选段 »
>>>>>

法国则依靠欧盟维系并拓展其全球影响力,通过主导欧盟战略自主建设放大自身优势。作为唯一在印太地区拥有海外领土和永久军事基地的欧盟国家,法国率先推出“印太战略”并推动欧盟紧随其后,与美日澳举行海上联合军演,与日本召开外长防长“2+2”会谈、谋求缔结《互惠准入协定》,与印度建立元首战略热线、构建“真正的战略伙伴关系”。法国自视为美國在该地区不可或缺的天然合作伙伴。然而,潜艇合同风波不仅令法国利益严重受损、颜面蒙辱,更使其印太战略价值遭受质疑,对其成为亚太“利益相关方”和独立大国的愿望构成重大威胁。总之,同为中等强国的英法在大国竞争日渐加剧的世界中心态失衡,两国全球战略布局冲突,彼此间嫌隙和不信任感进一步加深。

<<<<<

[已保存条目]
>>>>>

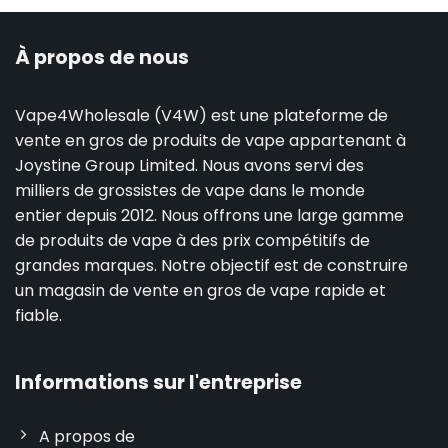
À propos de nous
Vape4Wholesale (V4W) est une plateforme de
vente en gros de produits de vape appartenant à
Joystine Group Limited. Nous avons servi des
milliers de grossistes de vape dans le monde
entier depuis 2012. Nous offrons une large gamme
de produits de vape à des prix compétitifs de
grandes marques. Notre objectif est de construire
un magasin de vente en gros de vape rapide et
fiable.
Informations sur l'entreprise
A propos de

<<<<<

任务说明 »
请原样输出选段中从“法国则依靠欧盟维系并拓展其全”起、到“间嫌隙和不信任感进一步加深。”止的那部分文字。

参考答案 »
法国则依靠欧盟维系并拓展其全球影响力,通过主导欧盟战略自主建设放大自身优势。作为唯一在印太地区拥有海外领土和永久军事基地的欧盟国家,法国率先推出“印太战略”并推动欧盟紧随其后,与美日澳举行海上联合军演,与日本召开外长防长“2+2”会谈、谋求缔结《互惠准入协定》,与印度建立元首战略热线、构建“真正的战略伙伴关系”。法国自视为美國在该地区不可或缺的天然合作伙伴。然而,潜艇合同风波不仅令法国利益严重受损、颜面蒙辱,更使其印太战略价值遭受质疑,对其成为亚太“利益相关方”和独立大国的愿望构成重大威胁。总之,同为中等强国的英法在大国竞争日渐加剧的世界中心态失衡,两国全球战略布局冲突,彼此间嫌隙和不信任感进一步加深。